Initial_X=np.random.rand(100,5000,2)

def F_function(input):
  x= np.random.rand(100*input.shape[0],input.shape[1],input.shape[2])
  y=np.arange(100*Initial_X.shape[0])[:,np.newaxis]
  return x,y


def data_generator():
    x,y=F_function(Initial_X)
    yield(x, y)

def get_dataset():
  dataset = tf.data.Dataset.from_generator(
    generator=data_generator,
    output_types=(tf.float64, tf.float64)

  )

  dataset = dataset.batch(32)
  train_dataset = dataset.take(int(0.8*10000))
  test_dataset = dataset.skip(int(0.8*10000))

  return train_dataset, test_dataset
train_dataset, test_dataset=get_dataset()


for i, ex in enumerate(train_dataset):
    print(i, ex)

but returns

0 (<tf.Tensor: shape=(1, 10000, 5000, 2), dtype=float64, numpy=
array([[[[9.82932481e-01, 6.58260152e-02],
...,
[7.17173551e-03, 2.06494299e-01]]]])>, <tf.Tensor: shape=(1, 10000, 1), dtype=float64, numpy=
array([[[0.000e+00],
        ...,
        [9.999e+03]]])>)

expected to have samples with shape of (5000, 2) and associated labels

update:

I added dataset = dataset.unbatch() line as follow:

def get_dataset():
  dataset = tf.data.Dataset.from_generator(
    generator=data_generator,
    output_types=(tf.float64, tf.float64)

  )
  dataset = dataset.unbatch()

  dataset = dataset.batch(32)
  train_dataset = dataset.take(int(0.8*10000))
  test_dataset = dataset.skip(int(0.8*10000))
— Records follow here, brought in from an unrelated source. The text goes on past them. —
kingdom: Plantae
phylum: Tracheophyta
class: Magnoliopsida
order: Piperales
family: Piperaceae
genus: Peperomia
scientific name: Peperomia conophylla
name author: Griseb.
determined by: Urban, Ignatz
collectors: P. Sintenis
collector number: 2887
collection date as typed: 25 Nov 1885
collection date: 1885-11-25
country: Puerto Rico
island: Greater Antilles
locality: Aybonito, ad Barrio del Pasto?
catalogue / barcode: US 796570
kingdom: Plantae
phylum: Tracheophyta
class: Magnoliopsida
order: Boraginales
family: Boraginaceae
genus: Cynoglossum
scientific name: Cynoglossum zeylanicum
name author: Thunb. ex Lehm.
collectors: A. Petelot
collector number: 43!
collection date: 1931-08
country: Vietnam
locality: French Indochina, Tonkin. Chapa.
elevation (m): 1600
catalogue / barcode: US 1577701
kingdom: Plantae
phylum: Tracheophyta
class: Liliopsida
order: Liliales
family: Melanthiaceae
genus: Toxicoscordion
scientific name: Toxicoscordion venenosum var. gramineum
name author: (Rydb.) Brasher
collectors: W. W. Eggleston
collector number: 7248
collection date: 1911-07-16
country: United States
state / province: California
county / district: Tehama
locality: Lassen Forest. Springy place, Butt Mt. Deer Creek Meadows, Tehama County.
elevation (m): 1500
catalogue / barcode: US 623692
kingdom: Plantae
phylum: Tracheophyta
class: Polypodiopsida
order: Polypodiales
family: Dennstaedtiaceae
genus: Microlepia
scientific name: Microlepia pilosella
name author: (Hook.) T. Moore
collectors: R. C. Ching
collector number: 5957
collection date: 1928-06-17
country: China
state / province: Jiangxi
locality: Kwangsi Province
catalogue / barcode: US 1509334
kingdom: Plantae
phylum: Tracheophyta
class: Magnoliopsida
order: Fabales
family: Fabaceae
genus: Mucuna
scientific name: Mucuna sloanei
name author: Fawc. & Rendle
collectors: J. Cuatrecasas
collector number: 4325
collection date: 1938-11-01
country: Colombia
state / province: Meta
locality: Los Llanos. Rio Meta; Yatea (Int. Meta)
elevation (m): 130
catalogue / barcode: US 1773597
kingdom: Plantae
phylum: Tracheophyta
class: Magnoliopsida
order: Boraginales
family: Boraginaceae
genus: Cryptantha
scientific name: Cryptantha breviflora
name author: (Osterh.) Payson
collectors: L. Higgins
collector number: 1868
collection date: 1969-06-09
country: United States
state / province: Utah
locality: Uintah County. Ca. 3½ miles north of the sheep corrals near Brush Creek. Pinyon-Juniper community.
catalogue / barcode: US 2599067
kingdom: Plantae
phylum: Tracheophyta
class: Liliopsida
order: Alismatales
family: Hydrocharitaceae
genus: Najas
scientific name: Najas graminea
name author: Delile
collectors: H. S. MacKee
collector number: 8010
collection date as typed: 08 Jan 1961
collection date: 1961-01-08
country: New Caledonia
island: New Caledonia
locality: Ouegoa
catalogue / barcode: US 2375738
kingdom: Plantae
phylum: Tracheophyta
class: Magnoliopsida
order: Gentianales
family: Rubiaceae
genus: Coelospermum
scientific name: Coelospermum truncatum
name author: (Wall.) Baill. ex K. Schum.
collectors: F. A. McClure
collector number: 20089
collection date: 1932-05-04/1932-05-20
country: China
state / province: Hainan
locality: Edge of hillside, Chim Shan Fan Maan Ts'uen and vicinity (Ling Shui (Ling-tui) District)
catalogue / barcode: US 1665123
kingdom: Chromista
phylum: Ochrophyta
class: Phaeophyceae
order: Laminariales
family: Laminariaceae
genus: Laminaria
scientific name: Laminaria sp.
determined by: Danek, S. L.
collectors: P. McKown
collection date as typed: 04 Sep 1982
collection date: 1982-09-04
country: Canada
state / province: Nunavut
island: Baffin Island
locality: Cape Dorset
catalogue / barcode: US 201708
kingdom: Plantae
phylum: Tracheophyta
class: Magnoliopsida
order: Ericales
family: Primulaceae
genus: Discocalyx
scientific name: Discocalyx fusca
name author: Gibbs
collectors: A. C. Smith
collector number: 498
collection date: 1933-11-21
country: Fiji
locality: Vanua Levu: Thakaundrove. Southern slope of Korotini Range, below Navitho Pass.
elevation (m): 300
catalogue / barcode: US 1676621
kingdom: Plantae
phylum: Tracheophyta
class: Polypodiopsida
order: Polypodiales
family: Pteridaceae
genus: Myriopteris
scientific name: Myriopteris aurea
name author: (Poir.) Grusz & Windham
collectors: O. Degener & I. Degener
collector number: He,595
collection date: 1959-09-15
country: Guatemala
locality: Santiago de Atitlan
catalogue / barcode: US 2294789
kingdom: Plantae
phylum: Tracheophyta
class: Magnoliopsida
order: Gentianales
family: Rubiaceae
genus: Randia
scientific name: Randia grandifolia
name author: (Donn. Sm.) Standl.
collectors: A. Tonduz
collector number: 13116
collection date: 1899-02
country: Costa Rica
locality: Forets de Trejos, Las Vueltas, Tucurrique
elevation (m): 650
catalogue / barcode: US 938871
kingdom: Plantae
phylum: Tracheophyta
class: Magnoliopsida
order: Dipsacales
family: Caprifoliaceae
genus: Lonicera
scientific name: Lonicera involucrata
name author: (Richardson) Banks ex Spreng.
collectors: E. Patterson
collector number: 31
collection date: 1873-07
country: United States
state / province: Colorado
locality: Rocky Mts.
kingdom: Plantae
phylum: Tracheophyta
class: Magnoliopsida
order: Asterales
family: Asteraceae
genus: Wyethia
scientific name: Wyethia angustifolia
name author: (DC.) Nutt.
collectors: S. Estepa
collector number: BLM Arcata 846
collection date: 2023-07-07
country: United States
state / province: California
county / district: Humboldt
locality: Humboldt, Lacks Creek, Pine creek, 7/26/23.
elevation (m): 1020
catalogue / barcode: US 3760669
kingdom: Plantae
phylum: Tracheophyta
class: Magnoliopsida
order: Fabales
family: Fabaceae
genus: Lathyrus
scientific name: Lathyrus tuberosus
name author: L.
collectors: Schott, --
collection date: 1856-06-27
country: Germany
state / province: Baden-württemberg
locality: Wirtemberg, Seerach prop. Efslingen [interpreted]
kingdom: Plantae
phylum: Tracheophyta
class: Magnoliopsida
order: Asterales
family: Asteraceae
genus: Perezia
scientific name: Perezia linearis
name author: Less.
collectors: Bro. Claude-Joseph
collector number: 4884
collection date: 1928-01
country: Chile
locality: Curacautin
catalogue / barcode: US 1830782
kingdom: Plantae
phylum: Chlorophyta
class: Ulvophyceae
  return train_dataset, test_dataset

and the dataset shape problem was solved. However, I tried .from_generator() to deal with MEMORY LIMITATION and pre-process date using F function in a stream way, But it seems I was wrong because I still have the MEMORY issue, unfortunately. Any suggestions for dealing with this MEMORY problem?! isn't using .from_generator() wrong for my case?

SadeqK
  • 1
  • 1

1 Answers1

0

here you have the solution.

import numpy as np
import tensorflow as tf

Initial_X=np.random.rand(100,5000,2)
N_EXPANSION = 100

def process_your_input_after_expanded(x):
  #do whatever you'd like to your input
  return x

def create_new_samples(x):
  expanded_ds = tf.data.Dataset.range(0,N_EXPANSION)
  expanded_ds = expanded_ds.map(lambda _: process_your_input_after_expanded(x))
  return expanded_ds

def get_dataset():
  dataset = tf.data.Dataset.from_tensor_slices(tensors=Initial_X)
  dataset = dataset.interleave(lambda x: create_new_samples(x))
  dataset = dataset.batch(1)
  return dataset

train_dataset = get_dataset()

for (i, ex) in enumerate(train_dataset):
    print(i, ex.shape)

Basically it's expanding your input (N=100) by a N_EXPANSION reason (100), iteratively augmenting each sample in n expanded samples. You end up with 100*100 = 10000 samples (if batch = 1)

You can just copy that into a colab and it should work out of the box.

Best of luck!

Tiago Santos
  • 726
  • 6
  • 13